Tahun lalu, tiga film yang masuk ke Festival Film Pendek Internasional Fresh Wave di Hong Kong dianggap patut dipertanyakan oleh sensor lokal dan hanya diputar dengan beberapa adegan disamarkan dan audio dibungkam. Jonny To mendirikan festival musim panas tahunan untuk mendukung pembuat film baru di Hong Kong.
“Jika Anda ingin membuat film, Anda harus siap memahami cara kerja sensor,” lanjut To. “Jika Anda ingin mengatakan sesuatu di dunia ini, Anda harus memikirkan cara mengatakannya dan seberapa jujur atau jelasnya Anda bisa mengatakannya.”
Ia juga mengatakan para pembuat film muda tidak boleh merasa tidak punya pilihan. “Kalau tidak bisa bikin film di Hongkong, buatlah di Singapura, Malaysia, Taiwan, atau bahkan di Jepang. Yang penting punya bakat, dan kalau punya bakat, bisa buat film di mana saja. terserah Anda untuk mewujudkannya, tetapi Anda harus melakukannya dengan cara yang cerdas.”
Ia juga menyerukan lebih banyak investasi di industri film Hong Kong, baik dari pemerintah atau sektor swasta, karena ini adalah satu-satunya cara untuk menciptakan lebih banyak peluang bagi para pembuat film muda. “Umurku hampir 70 tahun.” [years old] Segera.
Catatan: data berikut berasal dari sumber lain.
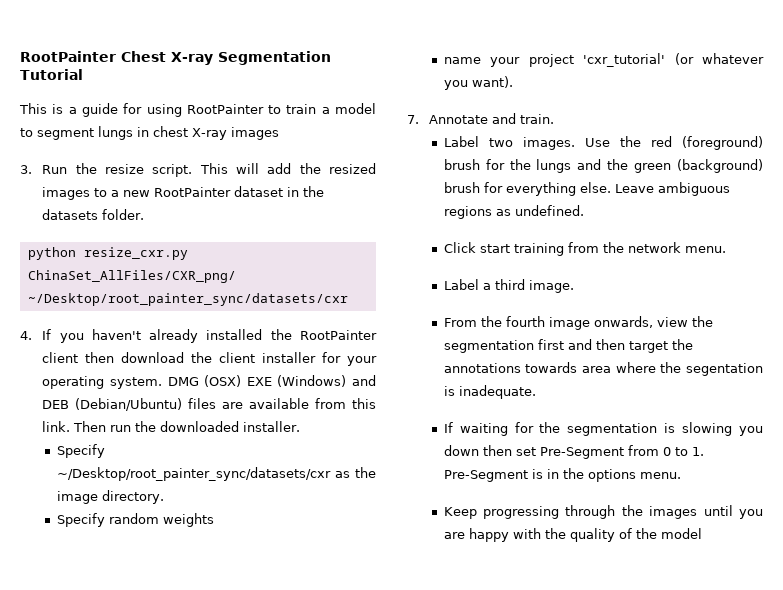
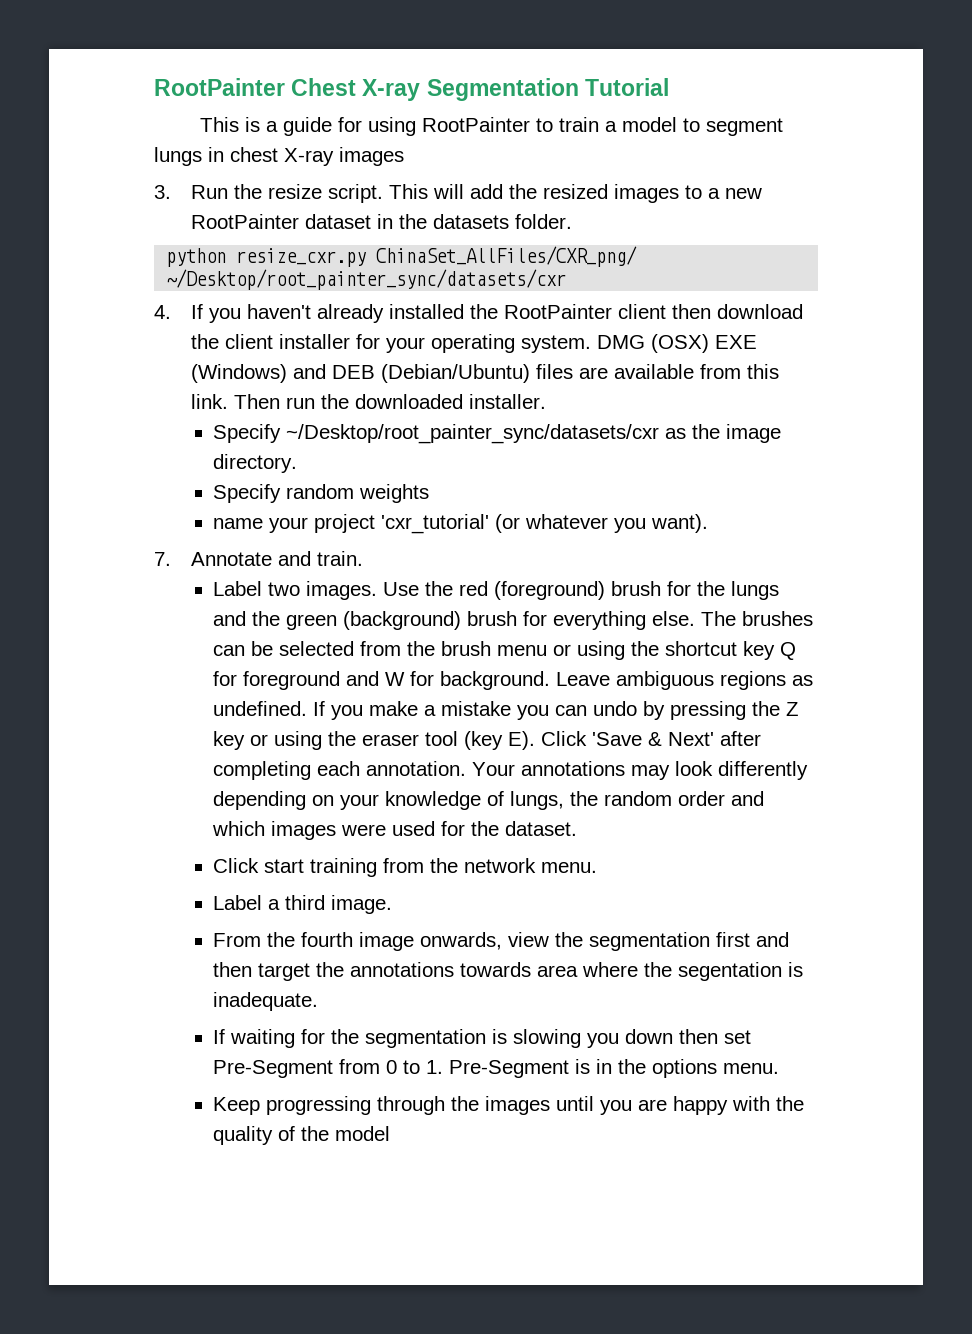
(611, 187) none -> [701,611,814,626] [213,641,797,660] [213,671,551,690] The brushes can be selected from the brush menu or using the shortcut key Q for foreground and W for background.
(584, 210) none -> [313,701,800,720] [213,731,762,750] [213,761,809,780] [213,791,765,810] [212,821,578,840] If you make a mistake you can undo by pressing the Z key or using the eraser tool (key E). Click 'Save & Next' after completing each annotation. Your annotations may look differently depending on your knowledge of lungs, the random order and which images were used for the dataset.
Saya mungkin bisa terus bekerja selama 10 tahun lagi, tapi saya sudah tua. Banyak hal telah berubah, zaman telah berubah. ”
Percakapan Toh dan Yu Irie digelar dalam rangkaian TIFF Lounge di Festival Film Internasional Tokyo. Pembicaraan TIFF Lounge akan berlanjut besok, dengan Christian Jeune dari Festival Film Cannes mendiskusikan film-film yang dipilih untuk kategori “Nippon Cinema Now” TIFF, termasuk Hiroto Takino, Li-Ping Yang, Yunsu Kim, dan Mark Gill berbicara dengan orang-orang.